DATA EXTRACT:
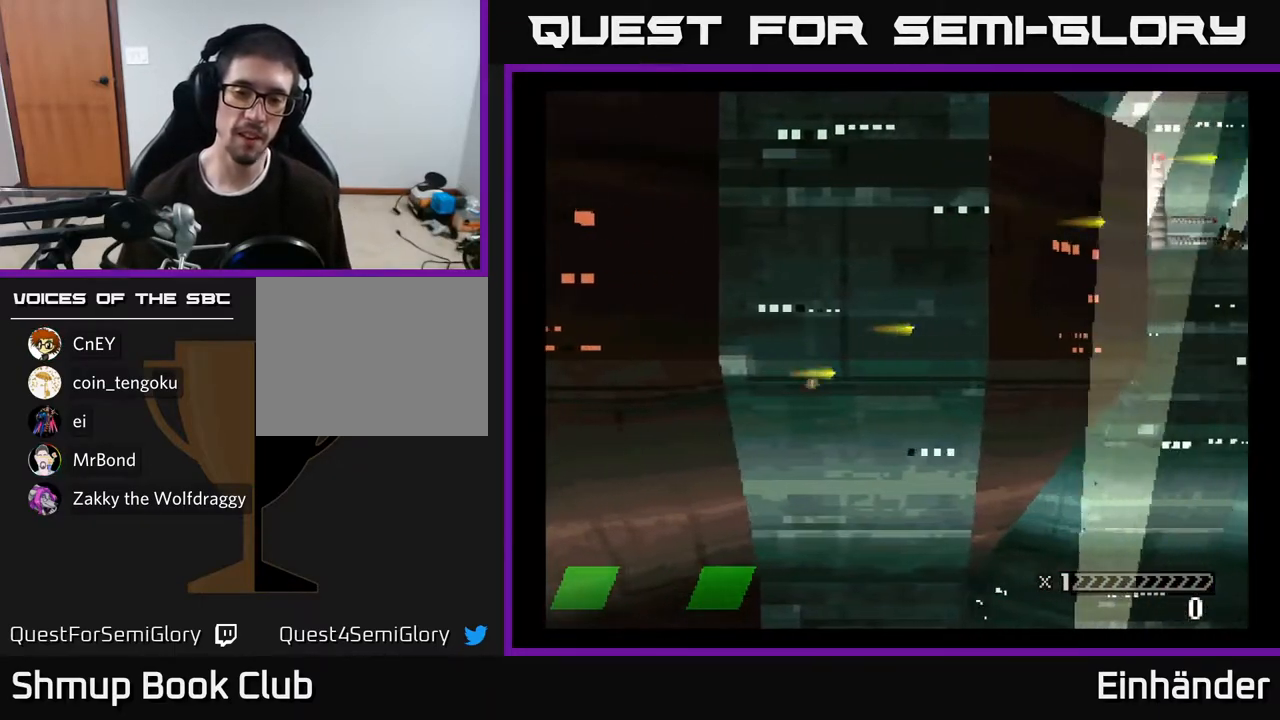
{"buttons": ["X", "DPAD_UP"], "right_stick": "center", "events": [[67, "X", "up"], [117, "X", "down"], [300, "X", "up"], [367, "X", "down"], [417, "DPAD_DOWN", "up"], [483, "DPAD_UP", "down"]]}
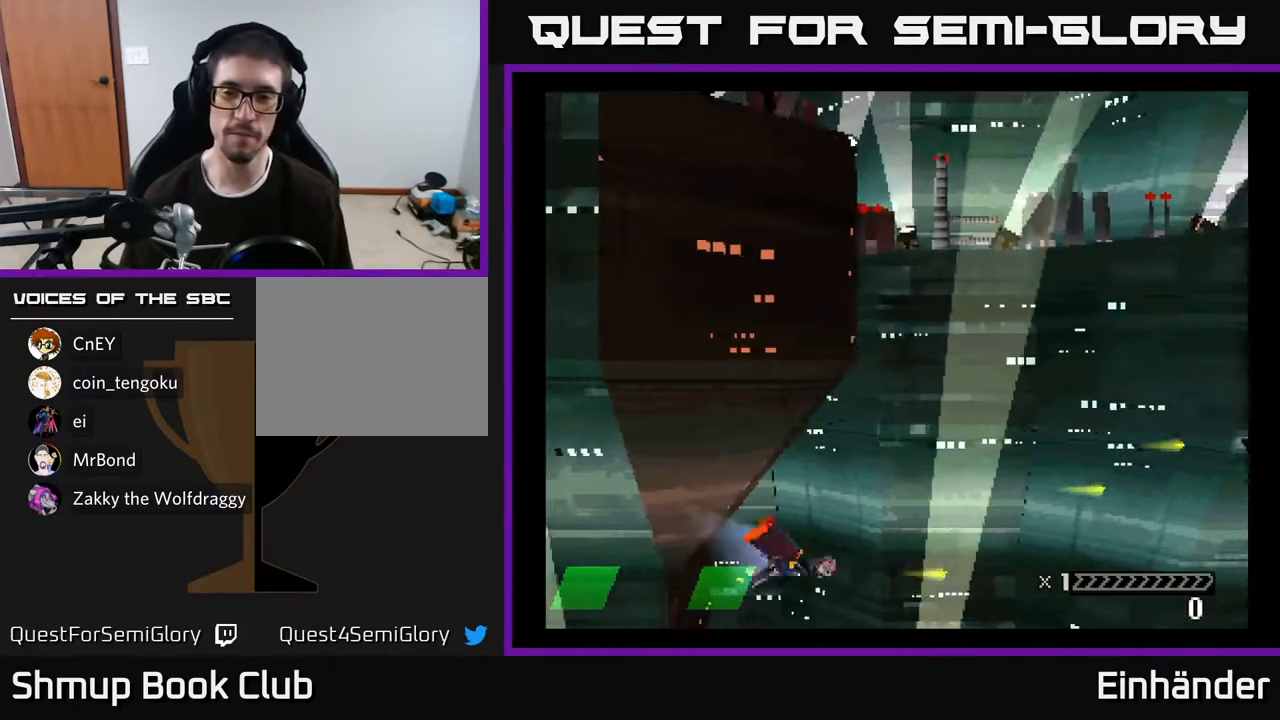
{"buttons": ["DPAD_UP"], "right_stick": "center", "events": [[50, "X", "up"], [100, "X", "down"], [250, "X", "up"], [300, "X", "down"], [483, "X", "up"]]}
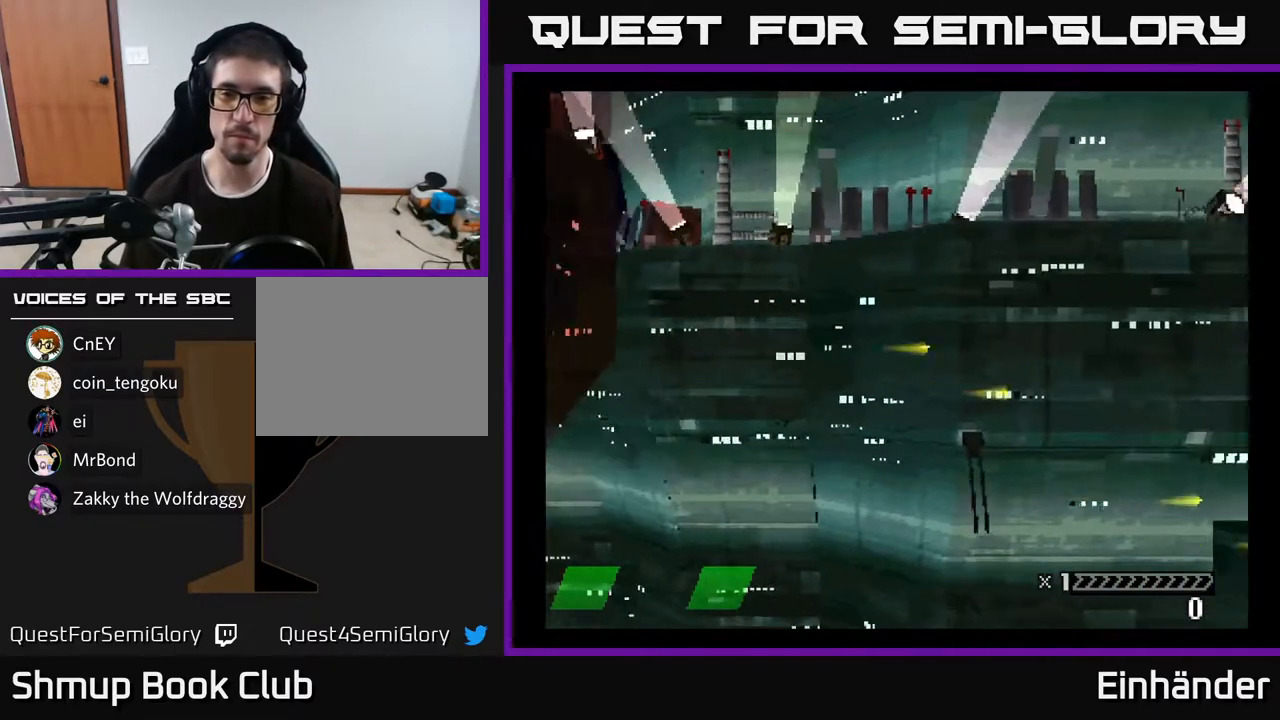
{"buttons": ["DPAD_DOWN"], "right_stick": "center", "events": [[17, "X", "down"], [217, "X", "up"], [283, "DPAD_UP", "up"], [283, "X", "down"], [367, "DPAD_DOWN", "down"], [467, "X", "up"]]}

TASK DIRECTIONS: From the first line to the last, write out the data exactly, omitting any pictures.

RESULT OF THIS TASK:
{"buttons": ["X", "DPAD_UP"], "right_stick": "center", "events": [[67, "X", "up"], [117, "X", "down"], [300, "X", "up"], [367, "X", "down"], [417, "DPAD_DOWN", "up"], [483, "DPAD_UP", "down"]]}
{"buttons": ["DPAD_UP"], "right_stick": "center", "events": [[50, "X", "up"], [100, "X", "down"], [250, "X", "up"], [300, "X", "down"], [483, "X", "up"]]}
{"buttons": ["DPAD_DOWN"], "right_stick": "center", "events": [[17, "X", "down"], [217, "X", "up"], [283, "DPAD_UP", "up"], [283, "X", "down"], [367, "DPAD_DOWN", "down"], [467, "X", "up"]]}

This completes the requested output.